Compte administratif de la ville de Nice : moins d'argent pour l'environnement !

Je suis intervenu sur le compte administratif 2020 de la ville de Nice. J'ai notamment critiqué la chute des dépenses d'équipement portant sur l'aménagement urbain et l'environnement.

Il était proposé au conseil municipal du 27 mai 2021 d'approuver le compte administratif 2020...

Je suis intervenu au nom du groupe écologiste :

Ce compte administratif 2020 est évidemment impacté par la crise sanitaire… D’ailleurs, selon vous, quand les recettes diminuent, c’est exclusivement à cause de la Covid. Et quand les dépenses diminuent, c’est un peu, je cite, grâce à « la poursuite des économies engagées au cours des dernières années ». C’est de bonne guerre ! Et il est indéniable que 2020 n’a pas été une année budgétaire sereine...

Ceci étant dit, permettez-moi de décrypter un peu votre note de présentation…

1/ Lors du dernier conseil métropolitain, j’avais rappelé la création, en 2018, de la taxe métropolitaine sur le foncier bâti. Et pour vous, 2018, c’était loin. Vous aviez même ironisé sur le fait qu’un jour, je vous parlerai de la gestion de François Malausséna…

Dans votre rapport de présentation, vous remontez pourtant plus loin que moi puisque vous déclarez : « Au cours des dix dernières années et malgré la baisse des dotations, la ville de Nice n’a pas majoré ses taux de fiscalité. » Tout d'abord, c’est dommage que vous ne commenciez pas par l’année 2008, date de votre élection à la mairie de Nice. On aurait ainsi pu parler de 2009 qui est l’année où vous avez décidé d'augmenter de 15% les 3 taxes communales. Mais avec un peu de chance, les contribuables ont oublié…

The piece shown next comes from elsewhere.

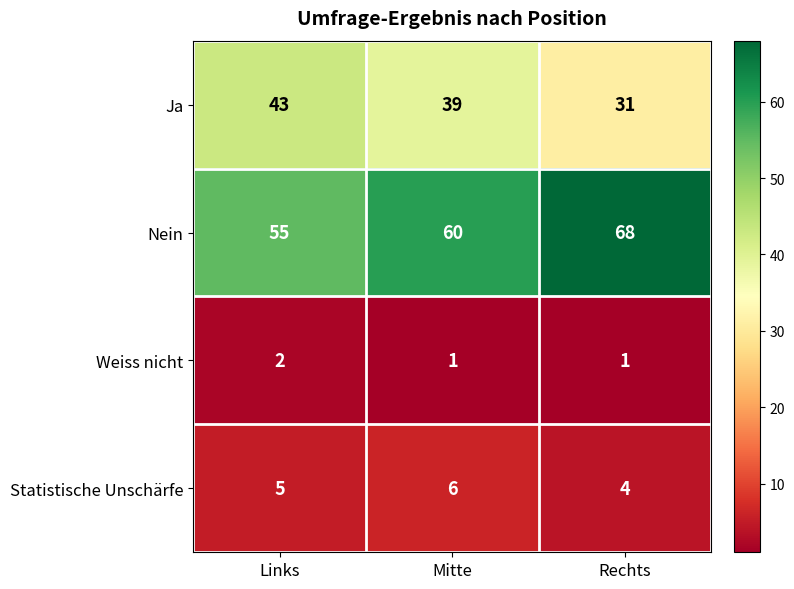

Read the Nein value at Rechts.

68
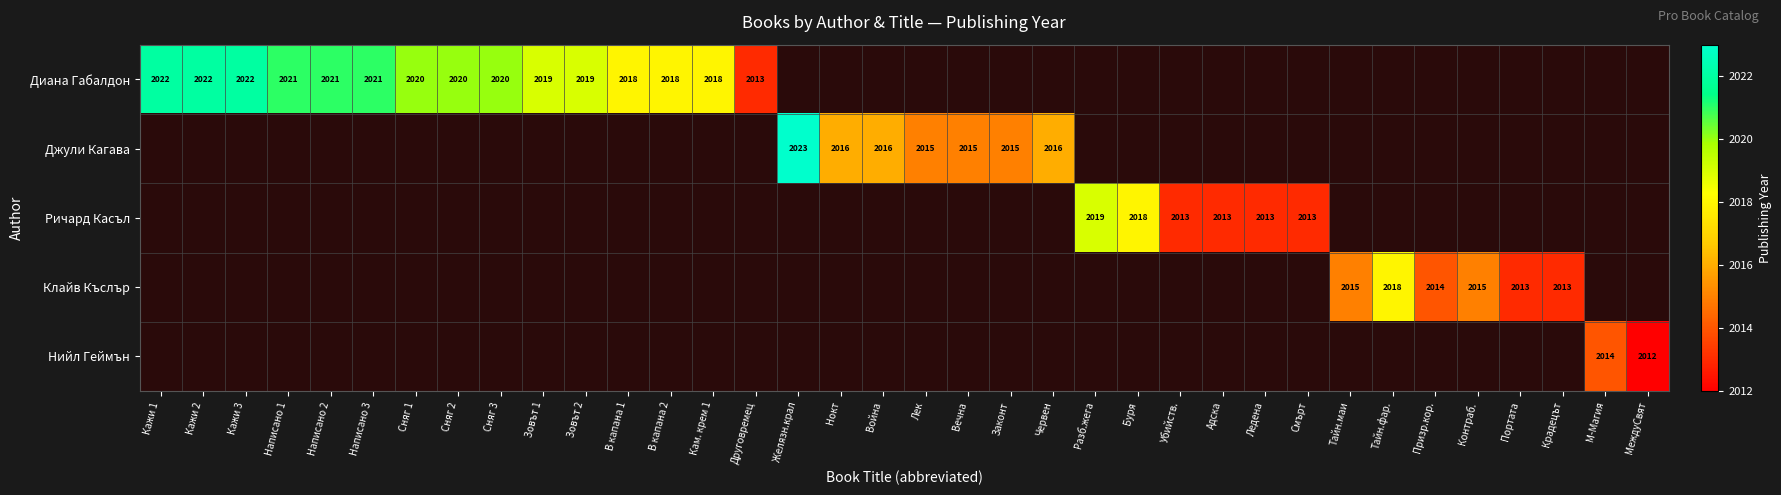

What is the difference between the highest and lowest values at Зовът 1?

2019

Mais puisque on doit se contenter des 10 dernières années, il aurait été honnête de votre part de rappeler qu’en 2015, le produit de la taxe d’habitation a augmenté de 4,5% (selon le calcul de la Chambre régionale des comptes) suite à votre décision de réduire les abattements sur les bases.

2/ Dans votre rapport, vous dites qu’« en 2020, la ville de Nice a remboursé plus d’emprunt qu’elle n’en a souscrit ». Il conviendra de féliciter l’auteur de cette jolie formule qui sonne bien. Mais, au final, quel que soient les éléments de langage utilisés, le capital restant dû a quand même augmenté, en 2020, de plus de 7 millions d’euros !

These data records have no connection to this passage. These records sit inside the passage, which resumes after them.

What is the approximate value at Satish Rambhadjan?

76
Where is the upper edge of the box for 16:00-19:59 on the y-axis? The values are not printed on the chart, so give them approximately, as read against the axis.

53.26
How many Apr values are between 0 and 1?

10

Nous notons que la vente des « bijoux de famille » (c’est-à-dire la vente de biens immobiliers appartenant à la ville) a rapporté 10,7 millions.

Nous relevons que les intérêts moratoires et pénalités payés par la ville (à hauteur 20 356 euros) ont baissé de 57% par-rapport à 2019 et ça, c’est bien ! Je suppose qu’un meilleur suivi des factures a été mis en place pour obtenir ce résultat.

3/ Vous ne vous étonnerez pas d’apprendre que le groupe écologiste regrette que les dépenses d’équipement portant sur le logement et la rénovation urbaine chutent de 13 % (elles passent de 5,7 à 4,96 millions d'euros) tandis que les dépenses liées à l’aménagement urbain et à l’environnement s’effondrent de 40 % (elles passent de 22,4 à 13,44 millions d'euros).

Réponse :

Christian Estrosi me répond : « il faut savoir qu'aujourd’hui 80% des Niçois ne paye plus de taxe d'habitation et que d'ici 2023, c'est la totalité d'entre eux qui n'aura plus à assumer de taxe d'habitation. »

Certes, mais je rappelle que l'augementation du produit de la taxe d'habitation a été votée par le conseil municipal, en 2015, et que ce n'est qu'en 2020 que cette taxe a été supprimée pour 80% des contribuables (suite à la loi de finances votée par le Parlement, en 2018).